Forde, a criminologist with 24 years experience, cautioned against mass imprisonment, saying “very often [prisoners] come out worst than when they went in; and two-thirds of them return to prison”.

She stressed the need for “real crime prevention work”.

“This erroneous perspective is certainly reflected in the budgetary allocations of funds, which see far more money being spent on security hardware, policing paraphernalia and other ‘response requirements’ like prison, rather than activities and programming that address many of the factors that predispose persons to criminal behaviour,” she said.

9 Responses to High price

  1. Lennox hewitt September 27, 2016 at 11:28 pm

    It’s a lot of money a year i got a sudjesion then hang d murderers that,on deaf row and that would subtract de money .

  2. Sharon Woolley
    Sharon Woolley September 28, 2016 at 2:07 am

    Hang the murderers, that will save a lot of $

  3. Hal Austin September 28, 2016 at 2:41 am

    If these figures are correct, it is not a surprise. We need more forms of sentencing, including sentencing teenagers to educational classes.
    What is the educational level of the average prisoner? What is the unemployment rate? How many are homeless, or badly housed?
    We must not punish poverty. In the final analysis, the forms of punishment we prefer are rooted in the socially divisive, vulgar, aggressive and violent Barbadian culture.
    At root we fear a return to poverty.

  4. Hal Austin September 28, 2016 at 2:57 am

    Sharon Woolley, I rest my case. Barbarism comes in many forms.
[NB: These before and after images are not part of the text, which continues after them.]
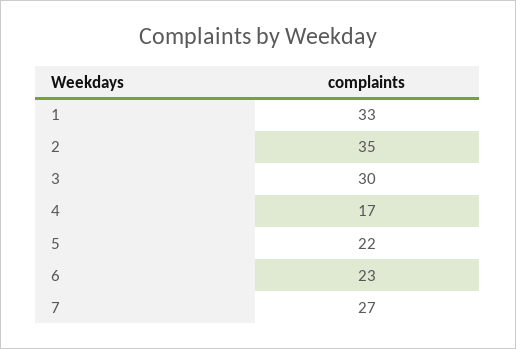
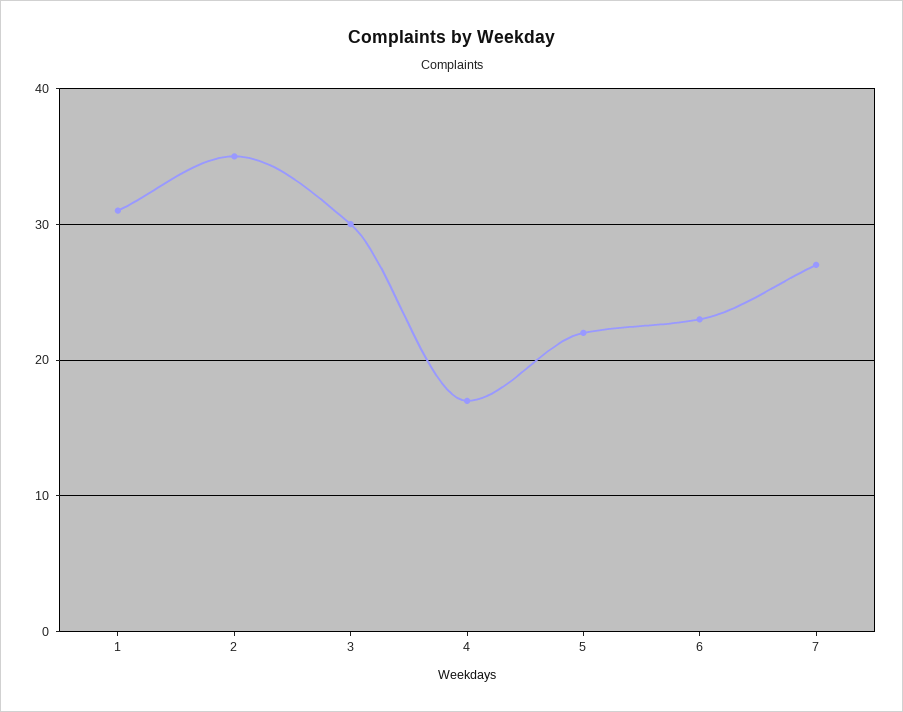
  {
-   "1": 33,
+   "1": 31,
    "2": 35,
    "3": 30,
    "4": 17,
    "5": 22,
    "6": 23,
    "7": 27
  }

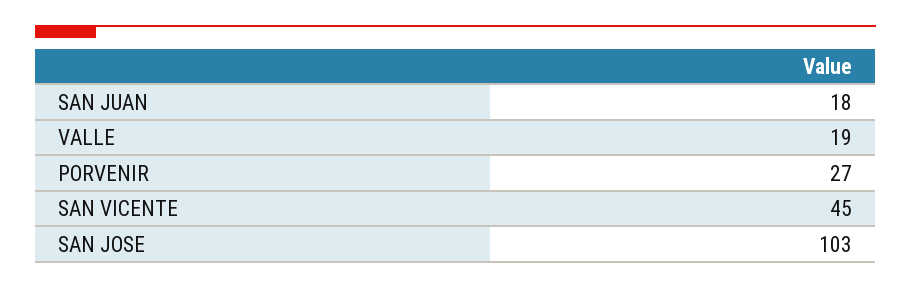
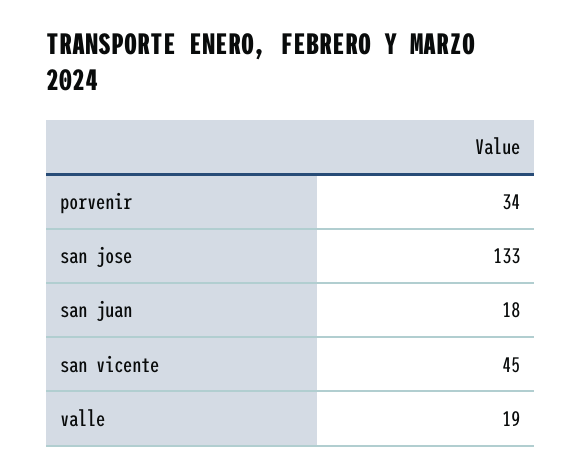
  {
    "SAN JUAN": 18,
    "VALLE": 19,
-   "PORVENIR": 27,
+   "PORVENIR": 34,
    "SAN VICENTE": 45,
-   "SAN JOSE": 103
+   "SAN JOSE": 133
  }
  5. Joy September 28, 2016 at 4:30 am

    THE COST OF NOT IMPRISONING THEM IS MUCH HIGHER. A recently released Peter Bradshaw after serving a sentence for murder is back in custody for gun and drug offences. I’m assuming the gun was not intended to teach Sunday school.
    A man deported to Barbados after serving a sentence for a double murder killed a woman here.
    There are more important considerations than money.

    It’s also misleading to not tell people that the cost of keeping the prisoner includes the salary paid to the prison officer.

  6. jrsmith September 28, 2016 at 5:53 am

    Simple issues in every parts of society , which is enforced all around the educated world by off the shelve technology , hasn’t even been given the chance by our non visioned ,non productive government who is making life very ,very hard for our people…

    Our judiciary as like everything involving our politicians/ government seems just to lack the will that something should be done.
    As I said before , when granting bail … 25% should be paid in cash this stays within the system , if you are guilty you loose that ..
    Lots of cases the persons can be electronically tagged , and monitored , this is saving space , money and time.. Our black politicians just cannot manage our island…..

  7. Donild Trimp September 28, 2016 at 10:03 am

    Yolande Forde is absolutely correct.

    People are being sent to prison for frivolous things, eg: 5 months for accidentally damaging a glass at Cheffette.

    Imprisoning people for frivolous offenses makes no sense.

    A waste of taxpayers money.

  8. Joy September 30, 2016 at 11:41 am

    If the Chefette glass was accidentally damaged then the person who did so would have offered to compensate Chefette and it would have been a civil matter not a criminal one. get your facts and come again.

  9. Rasta Wain August 19, 2017 at 8:01 pm

    Thanks for chairing and sharing, this is right on point.